Pick up the passage on where ultrasonic non-destructive testing is used, and continue it from its final sentence.

*Passage:*

==================================================

Where is ultrasonic non-destructive testing used?

From offshore wind turbines, desalination plants, bridges and rail lines, to boats, aircraft motors, pipelines and our own bodies, maintenance is a (hopefully) boring but essential topic. Structures are subjected to a huge range of environmental influences that may cause damage or improper functioning. Continuous steady winds, as well as the occasional strong gusts, can strain drive shafts and wear down teeth in wind turbine gearboxes. Extreme temperatures and combustion processes may directly damage surfaces within an aircraft engine over time and thermal expansion will contribute to material fatigue. Fouling of filtration membranes in reverse osmosis (RO) desalination plants clog up the system and make it unable to continue processing seawater. And all manner of maladies such as cancerous tumours, hernias, internal lesions, or joint damage can afflict us personally. All of these “stressors” and “defects” are things that indicate a problem with the system and the need to undertake active remedial measures, whether that be cleaning, re-machining, part replacement, or even surgery.

==================================================

[Saved data entries]

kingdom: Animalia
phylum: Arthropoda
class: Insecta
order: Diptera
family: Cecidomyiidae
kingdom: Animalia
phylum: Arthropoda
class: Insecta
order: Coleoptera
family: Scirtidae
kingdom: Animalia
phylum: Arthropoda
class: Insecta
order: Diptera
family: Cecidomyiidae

==================================================

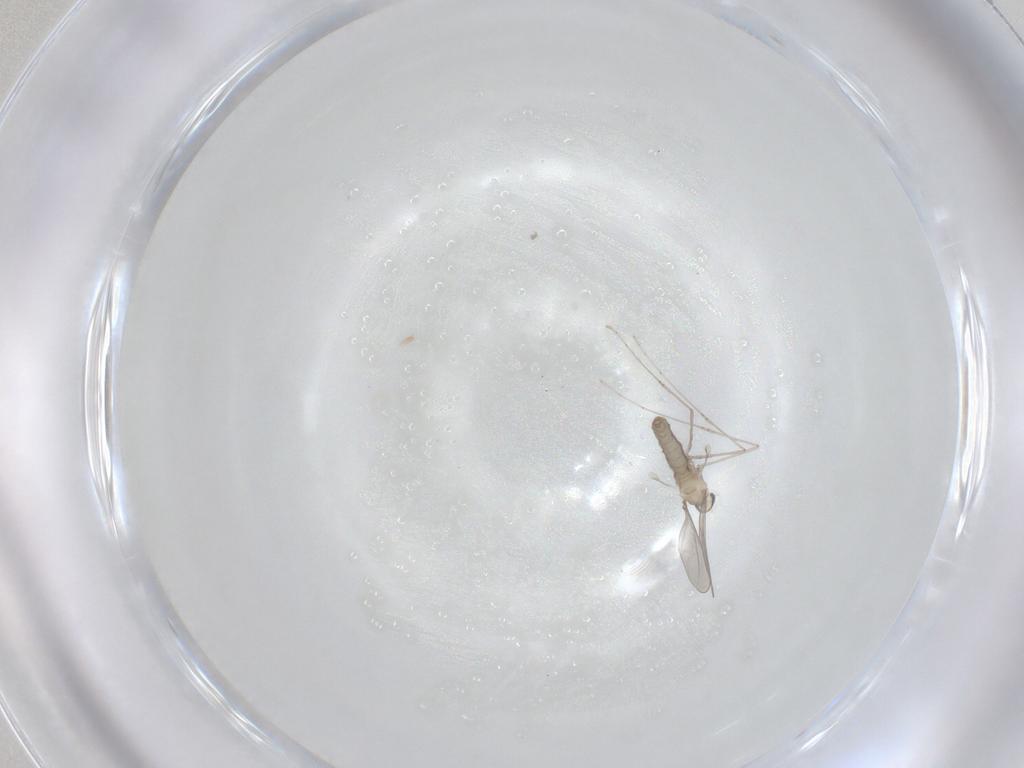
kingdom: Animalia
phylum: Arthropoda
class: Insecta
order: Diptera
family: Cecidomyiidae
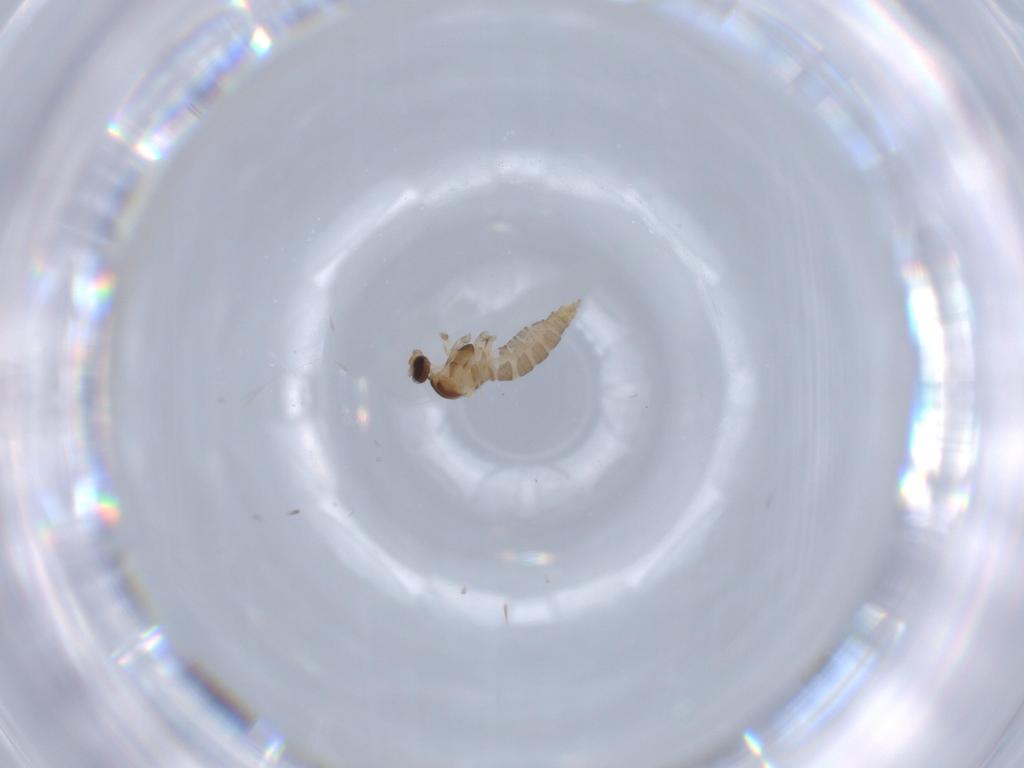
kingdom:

==================================================

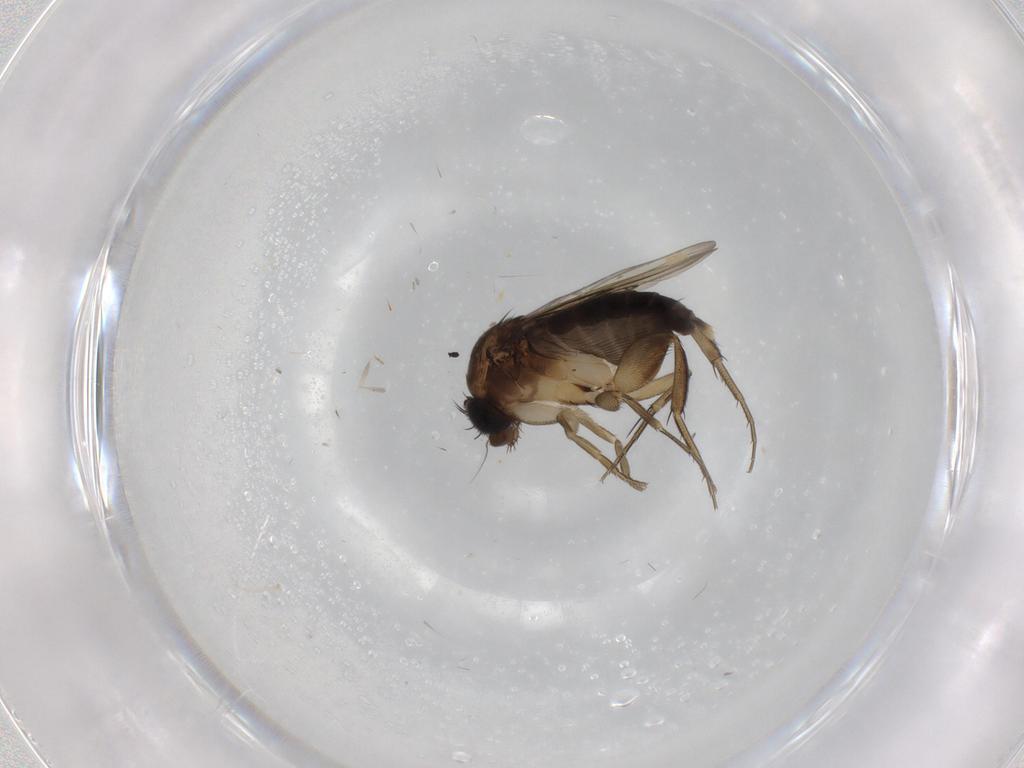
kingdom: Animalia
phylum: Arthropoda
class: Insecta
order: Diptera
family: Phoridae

==================================================

*Response:*
Figure 1: All kinds of systems and their constituent parts undergo wear and tear, and they periodically need maintenance or replacing.

One thing all of these examples have in common is that the defects are often invisible to the naked eye, especially when they are first developing. In cases of structural fatigue, failure often starts with the formation and growth of cracks. Cracks may form on the surface or deep within a structure; weld joints, for example, are particularly prone to crack formation. Crack growth often starts slowly but may unpredictably and suddenly lead to catastrophic failure.

So how are we to identify these problems before they become problems? You can’t simply drive heavier and heavier trucks over a small bridge until it falls down, and then declare the structural issue solved. This is where non-destructive testing and monitoring comes in and using ultrasound is one of the most straightforward and common ways to do this.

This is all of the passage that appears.